Saved entries:
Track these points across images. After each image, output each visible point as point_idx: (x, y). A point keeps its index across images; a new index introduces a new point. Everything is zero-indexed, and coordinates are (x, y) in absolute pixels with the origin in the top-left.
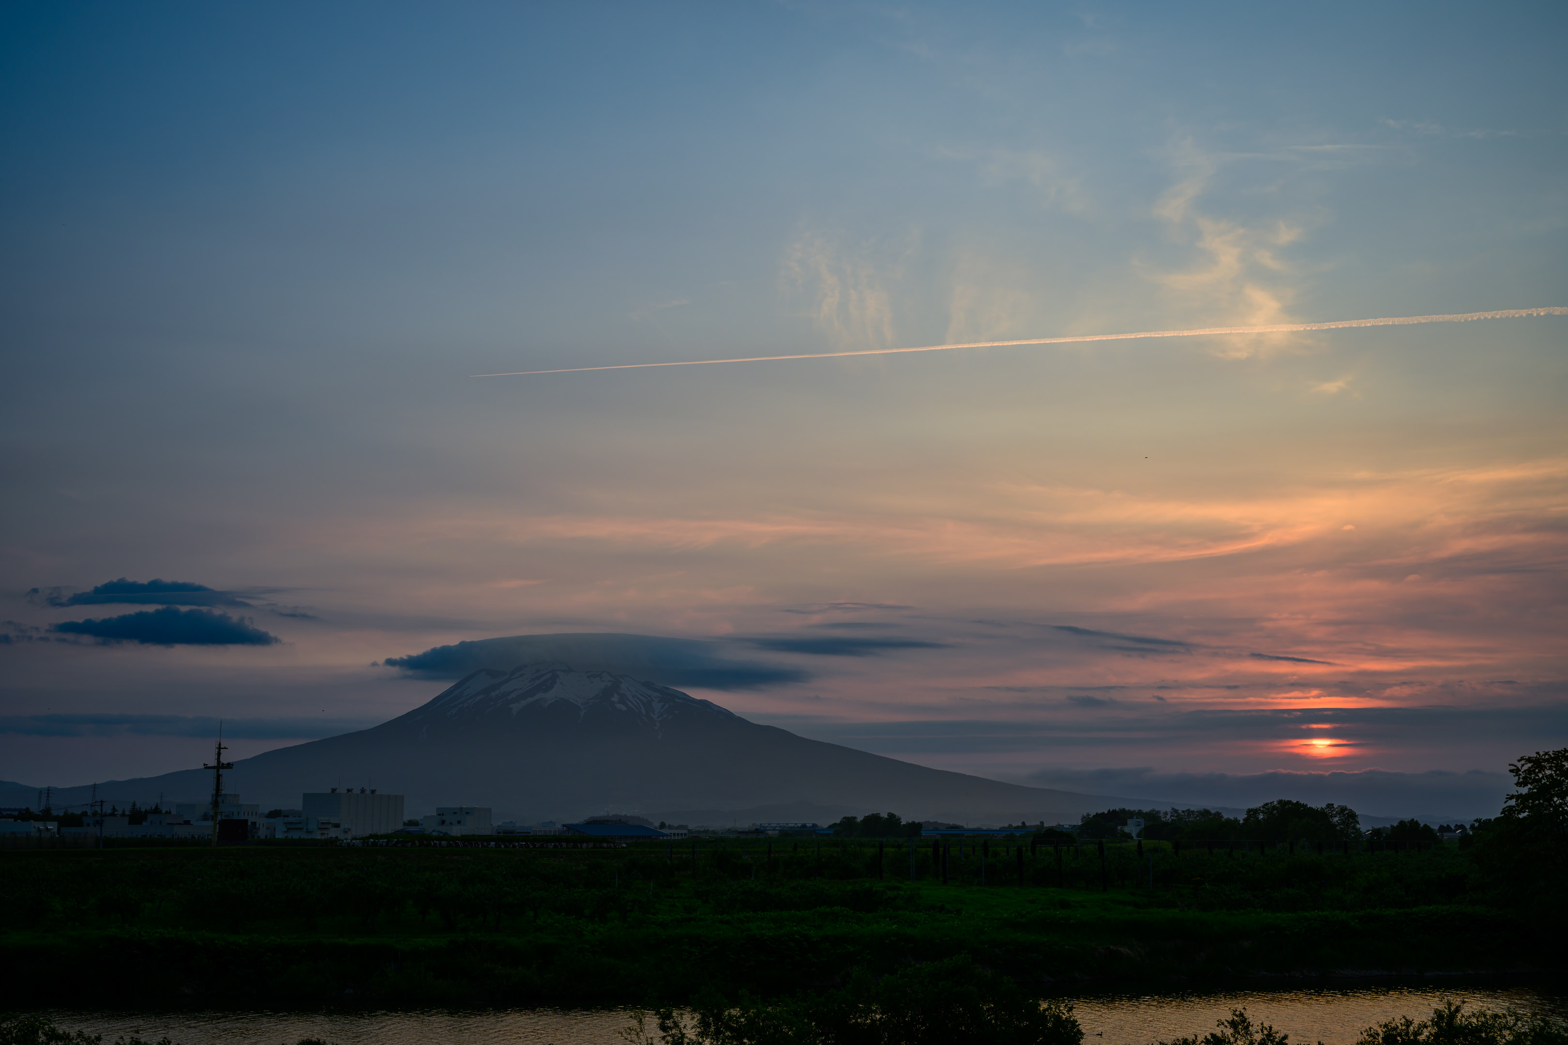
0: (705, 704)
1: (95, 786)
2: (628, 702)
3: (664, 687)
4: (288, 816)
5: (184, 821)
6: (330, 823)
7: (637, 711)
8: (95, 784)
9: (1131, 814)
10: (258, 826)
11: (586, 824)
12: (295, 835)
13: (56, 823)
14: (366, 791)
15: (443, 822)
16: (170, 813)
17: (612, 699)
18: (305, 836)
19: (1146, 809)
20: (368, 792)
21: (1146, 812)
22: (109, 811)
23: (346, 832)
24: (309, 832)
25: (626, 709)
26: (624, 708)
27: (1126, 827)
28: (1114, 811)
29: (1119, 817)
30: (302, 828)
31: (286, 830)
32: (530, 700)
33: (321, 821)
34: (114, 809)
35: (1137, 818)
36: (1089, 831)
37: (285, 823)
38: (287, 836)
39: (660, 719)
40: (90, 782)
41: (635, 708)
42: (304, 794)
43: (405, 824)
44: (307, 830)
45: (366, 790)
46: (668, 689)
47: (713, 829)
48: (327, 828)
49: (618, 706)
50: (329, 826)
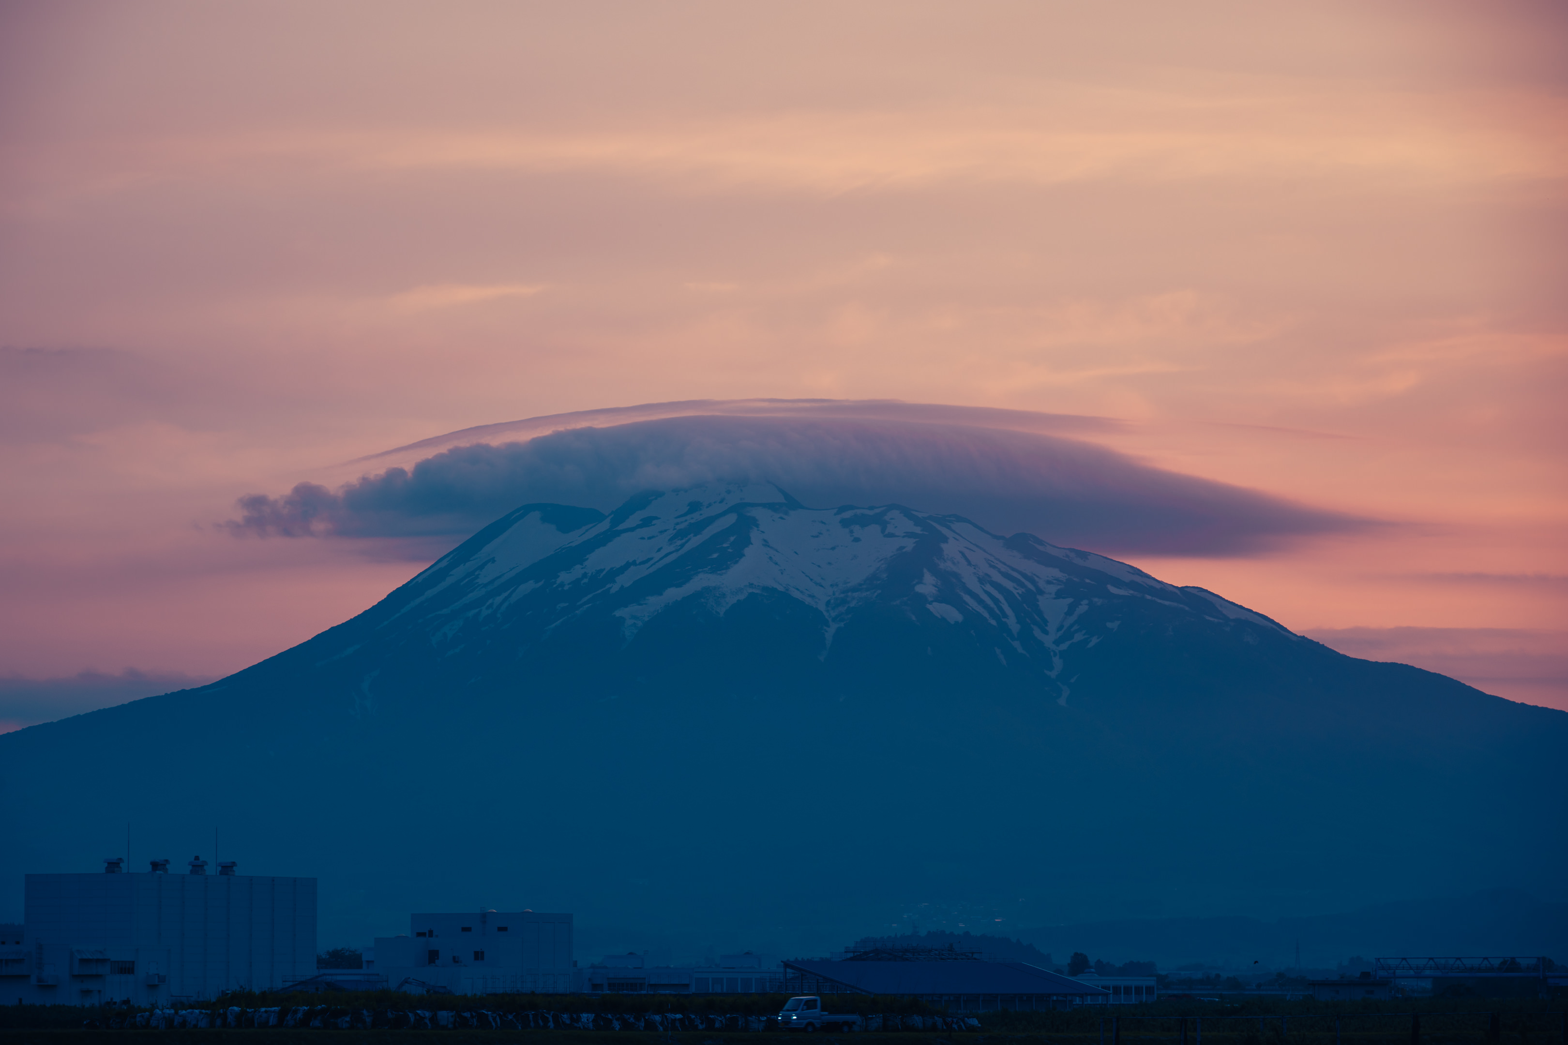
2: (967, 598)
3: (1072, 550)
6: (105, 960)
7: (993, 622)
11: (851, 959)
14: (206, 867)
15: (433, 956)
17: (919, 589)
18: (34, 998)
20: (211, 870)
23: (152, 987)
24: (45, 987)
25: (959, 617)
26: (954, 615)
30: (26, 976)
32: (673, 594)
33: (79, 956)
39: (1064, 646)
41: (986, 615)
42: (27, 876)
43: (322, 963)
44: (39, 979)
45: (205, 863)
48: (98, 976)
49: (939, 609)
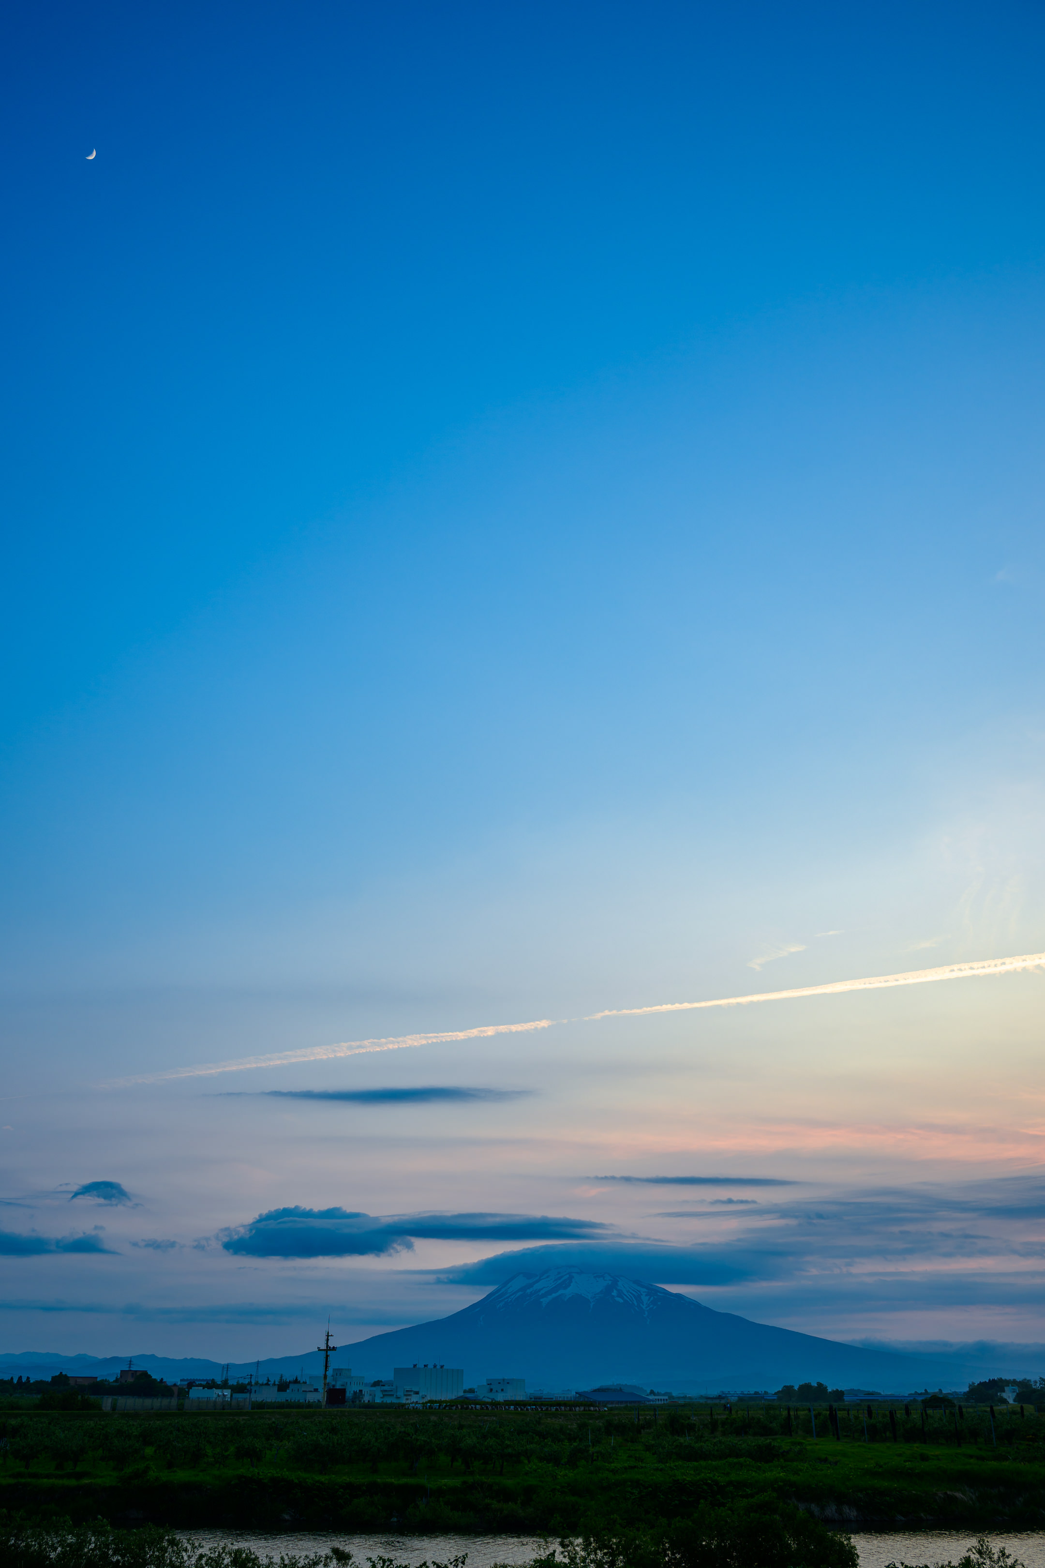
0: (679, 1296)
1: (258, 1362)
2: (625, 1297)
3: (649, 1284)
4: (384, 1385)
5: (315, 1389)
6: (412, 1391)
7: (631, 1302)
8: (258, 1361)
9: (1007, 1383)
10: (363, 1393)
11: (593, 1391)
12: (388, 1400)
13: (230, 1390)
15: (491, 1390)
16: (306, 1383)
17: (613, 1294)
18: (395, 1401)
19: (1019, 1378)
20: (438, 1367)
21: (1020, 1381)
22: (265, 1382)
23: (423, 1398)
24: (398, 1398)
26: (621, 1301)
27: (1004, 1393)
28: (994, 1380)
29: (997, 1385)
30: (393, 1395)
31: (382, 1396)
32: (554, 1295)
33: (406, 1390)
34: (268, 1380)
35: (1012, 1386)
36: (974, 1397)
37: (381, 1391)
38: (383, 1401)
39: (648, 1309)
40: (254, 1360)
41: (629, 1300)
42: (395, 1369)
43: (465, 1391)
44: (396, 1396)
45: (437, 1365)
46: (651, 1285)
47: (689, 1396)
48: (410, 1395)
49: (617, 1299)
50: (412, 1393)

_TASK TO COMPLETE_
Render each line of the listing above as a numbered list, skipping any blank lines. Leave the pictures out of the answer.

_RESPONSE_
1. Track these points across images. After each image, output each visible point as point_idx: (x, y). A point keeps its index across images; a new index introduces a new point. Everything is zero-indexed, and coordinates are (x, y) in absolute pixels with the origin in the top-left.
2. 0: (705, 704)
3. 1: (95, 786)
4. 2: (628, 702)
5. 3: (664, 687)
6. 4: (288, 816)
7. 5: (184, 821)
8. 6: (330, 823)
9. 7: (637, 711)
10. 8: (95, 784)
11. 9: (1131, 814)
12. 10: (258, 826)
13. 11: (586, 824)
14. 12: (295, 835)
15. 13: (56, 823)
16. 14: (366, 791)
17. 15: (443, 822)
18. 16: (170, 813)
19. 17: (612, 699)
20. 18: (305, 836)
21. 19: (1146, 809)
22. 20: (368, 792)
23. 21: (1146, 812)
24. 22: (109, 811)
25. 23: (346, 832)
26. 24: (309, 832)
27. 25: (626, 709)
28. 26: (624, 708)
29. 27: (1126, 827)
30. 28: (1114, 811)
31. 29: (1119, 817)
32. 30: (302, 828)
33. 31: (286, 830)
34. 32: (530, 700)
35. 33: (321, 821)
36. 34: (114, 809)
37. 35: (1137, 818)
38. 36: (1089, 831)
39. 37: (285, 823)
40. 38: (287, 836)
41. 39: (660, 719)
42. 40: (90, 782)
43. 41: (635, 708)
44. 42: (304, 794)
45. 43: (405, 824)
46. 44: (307, 830)
47. 45: (366, 790)
48. 46: (668, 689)
49. 47: (713, 829)
50. 48: (327, 828)
51. 49: (618, 706)
52. 50: (329, 826)
53. 2: (967, 598)
54. 3: (1072, 550)
55. 6: (105, 960)
56. 7: (993, 622)
57. 11: (851, 959)
58. 14: (206, 867)
59. 15: (433, 956)
60. 17: (919, 589)
61. 18: (34, 998)
62. 20: (211, 870)
63. 23: (152, 987)
64. 24: (45, 987)
65. 25: (959, 617)
66. 26: (954, 615)
67. 30: (26, 976)
68. 32: (673, 594)
69. 33: (79, 956)
70. 39: (1064, 646)
71. 41: (986, 615)
72. 42: (27, 876)
73. 43: (322, 963)
74. 44: (39, 979)
75. 45: (205, 863)
76. 48: (98, 976)
77. 49: (939, 609)
78. 0: (679, 1296)
79. 1: (258, 1362)
80. 2: (625, 1297)
81. 3: (649, 1284)
82. 4: (384, 1385)
83. 5: (315, 1389)
84. 6: (412, 1391)
85. 7: (631, 1302)
86. 8: (258, 1361)
87. 9: (1007, 1383)
88. 10: (363, 1393)
89. 11: (593, 1391)
90. 12: (388, 1400)
91. 13: (230, 1390)
92. 15: (491, 1390)
93. 16: (306, 1383)
94. 17: (613, 1294)
95. 18: (395, 1401)
96. 19: (1019, 1378)
97. 20: (438, 1367)
98. 21: (1020, 1381)
99. 22: (265, 1382)
100. 23: (423, 1398)
101. 24: (398, 1398)
102. 26: (621, 1301)
103. 27: (1004, 1393)
104. 28: (994, 1380)
105. 29: (997, 1385)
106. 30: (393, 1395)
107. 31: (382, 1396)
108. 32: (554, 1295)
109. 33: (406, 1390)
110. 34: (268, 1380)
111. 35: (1012, 1386)
112. 36: (974, 1397)
113. 37: (381, 1391)
114. 38: (383, 1401)
115. 39: (648, 1309)
116. 40: (254, 1360)
117. 41: (629, 1300)
118. 42: (395, 1369)
119. 43: (465, 1391)
120. 44: (396, 1396)
121. 45: (437, 1365)
122. 46: (651, 1285)
123. 47: (689, 1396)
124. 48: (410, 1395)
125. 49: (617, 1299)
126. 50: (412, 1393)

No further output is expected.